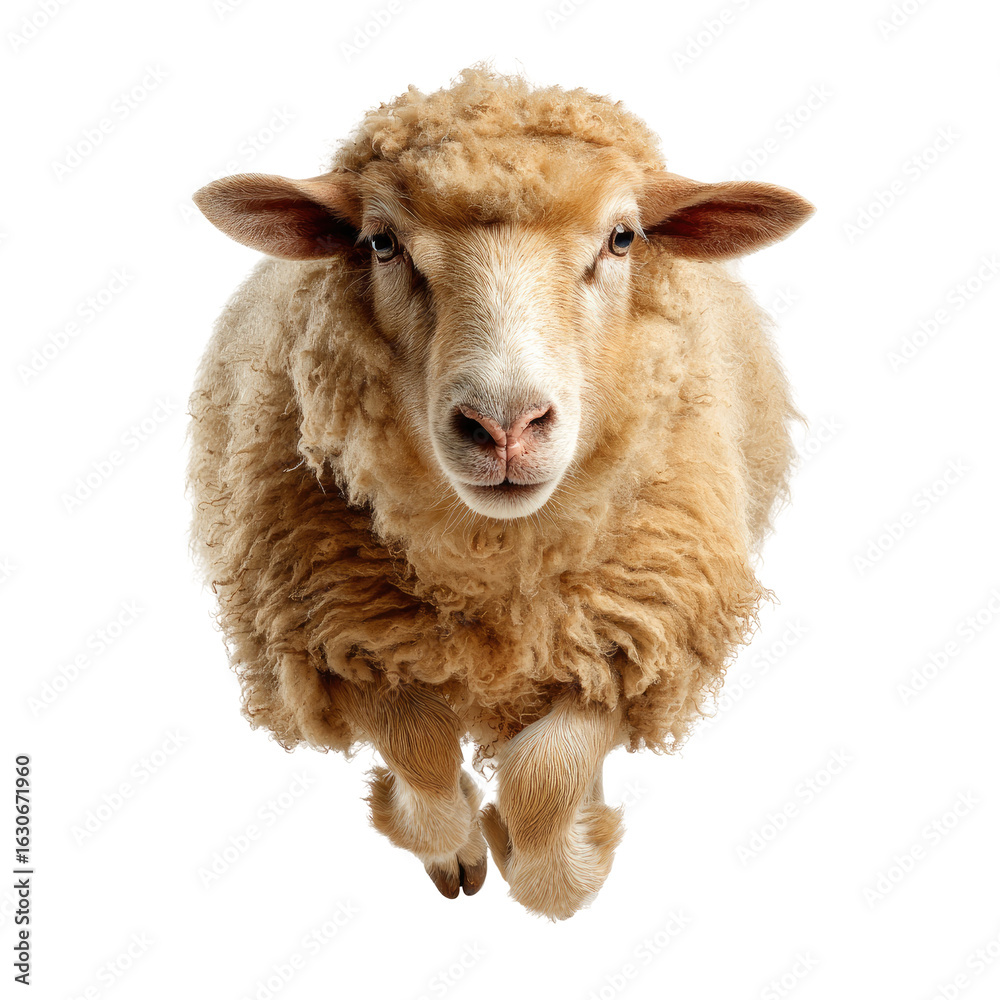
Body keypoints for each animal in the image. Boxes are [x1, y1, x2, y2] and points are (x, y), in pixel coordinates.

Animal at [188, 66, 813, 920]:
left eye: (623, 238)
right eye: (380, 242)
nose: (505, 425)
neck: (497, 573)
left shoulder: (633, 628)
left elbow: (545, 774)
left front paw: (554, 858)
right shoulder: (338, 629)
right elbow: (417, 743)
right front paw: (449, 838)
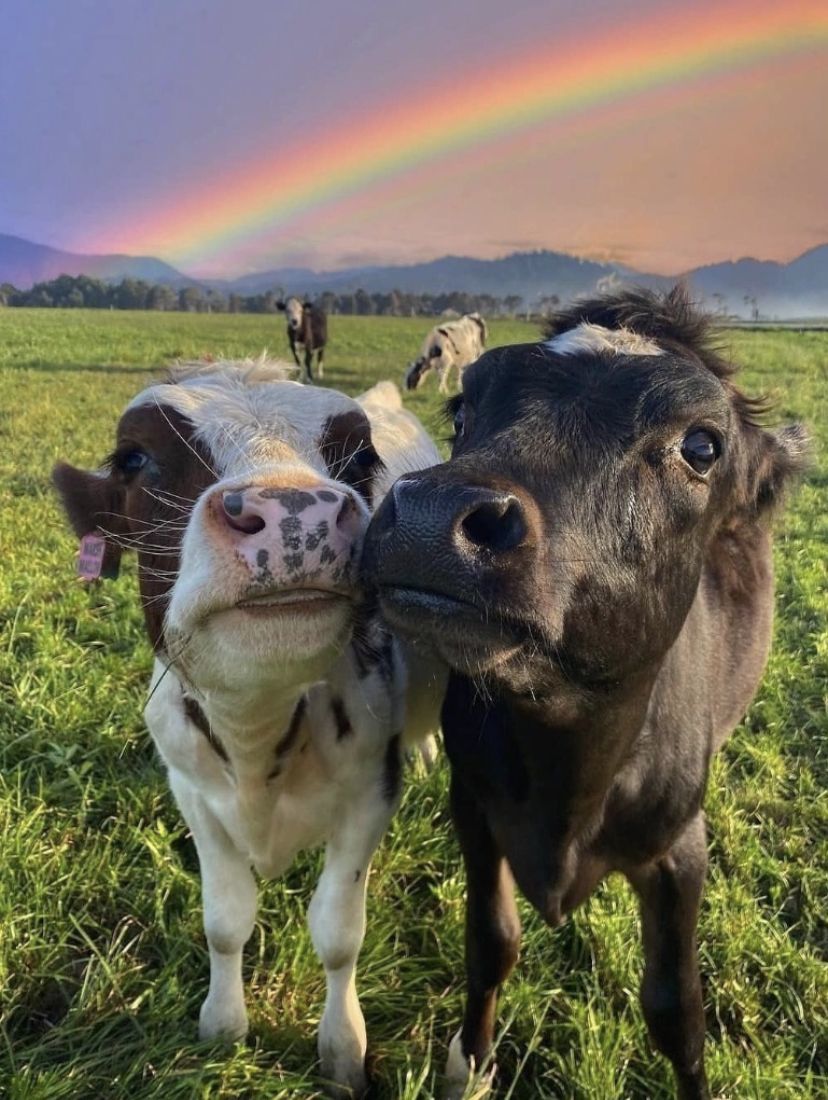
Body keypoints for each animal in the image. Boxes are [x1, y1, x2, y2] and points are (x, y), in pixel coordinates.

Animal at [52, 358, 446, 1091]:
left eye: (360, 457)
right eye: (134, 457)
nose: (297, 513)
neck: (258, 738)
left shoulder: (371, 793)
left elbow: (338, 934)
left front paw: (342, 1047)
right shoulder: (193, 794)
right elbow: (225, 921)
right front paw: (223, 1025)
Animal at [362, 290, 809, 1100]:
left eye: (702, 447)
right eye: (464, 410)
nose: (432, 515)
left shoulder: (678, 851)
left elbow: (676, 1009)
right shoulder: (476, 808)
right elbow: (492, 942)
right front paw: (472, 1060)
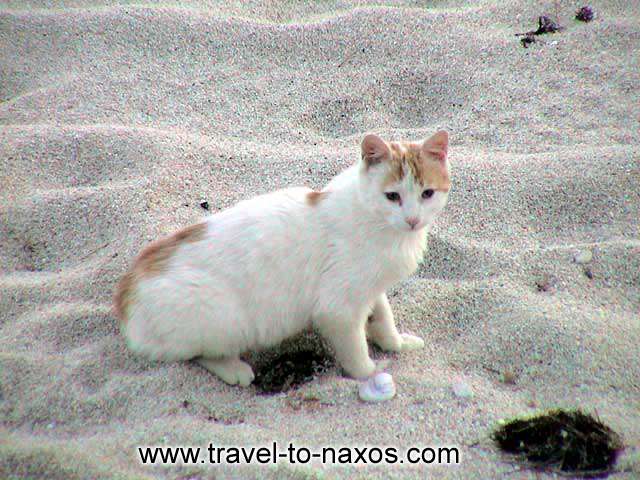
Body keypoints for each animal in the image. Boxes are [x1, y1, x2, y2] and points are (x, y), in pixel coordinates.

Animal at [116, 131, 456, 386]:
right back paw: (234, 369)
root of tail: (125, 294)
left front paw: (396, 343)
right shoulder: (338, 309)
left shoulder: (371, 288)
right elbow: (356, 350)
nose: (412, 220)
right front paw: (371, 373)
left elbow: (384, 316)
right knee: (199, 353)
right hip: (226, 318)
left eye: (427, 193)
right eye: (392, 196)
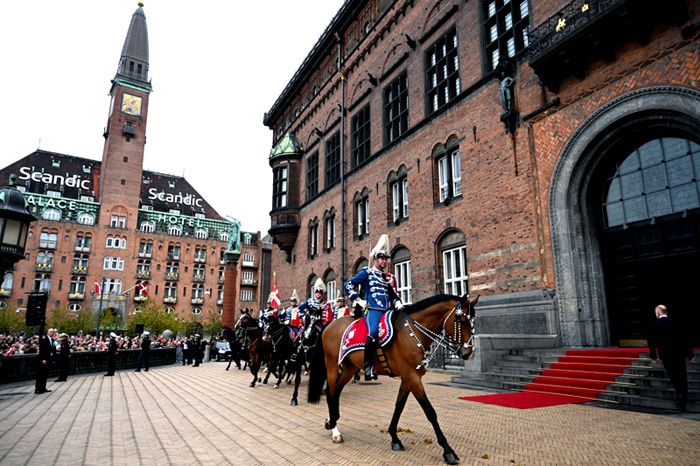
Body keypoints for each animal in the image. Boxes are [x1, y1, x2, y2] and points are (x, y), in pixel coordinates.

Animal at [306, 294, 476, 464]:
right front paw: (448, 450)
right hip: (332, 365)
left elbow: (399, 406)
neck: (412, 330)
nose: (468, 352)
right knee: (330, 392)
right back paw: (335, 431)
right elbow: (430, 411)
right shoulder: (413, 377)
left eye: (472, 319)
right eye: (460, 319)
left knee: (337, 391)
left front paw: (394, 438)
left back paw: (331, 421)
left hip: (350, 367)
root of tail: (331, 324)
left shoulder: (408, 378)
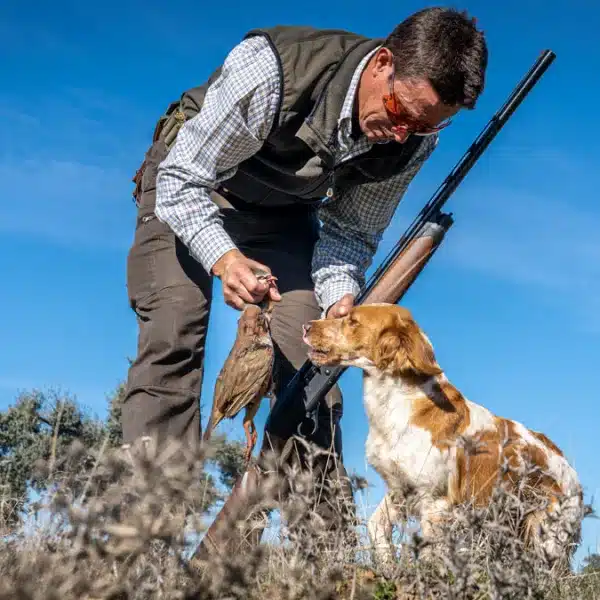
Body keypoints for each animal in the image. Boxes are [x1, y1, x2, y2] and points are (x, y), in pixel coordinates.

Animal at [302, 304, 584, 568]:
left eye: (352, 321)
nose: (306, 326)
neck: (398, 402)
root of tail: (572, 474)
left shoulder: (435, 502)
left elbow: (428, 556)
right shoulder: (400, 489)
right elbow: (376, 527)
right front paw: (386, 565)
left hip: (546, 538)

★ ★ ★ ★ ★ ★ ★

The lines to write out are those from the first line of the listing above through the line bearing "left shoulder: (633, 628)", both included, copied exactly with pictures dropped.

Solution:
Body keypoints for each animal in the image. Boxes are [x1, y1, x2, y2] and points are (x, y), in pixel coordinates.

Animal at [188, 66, 813, 920]:
left eye: (623, 238)
right eye: (380, 242)
nose: (505, 425)
neck: (497, 573)
left shoulder: (633, 628)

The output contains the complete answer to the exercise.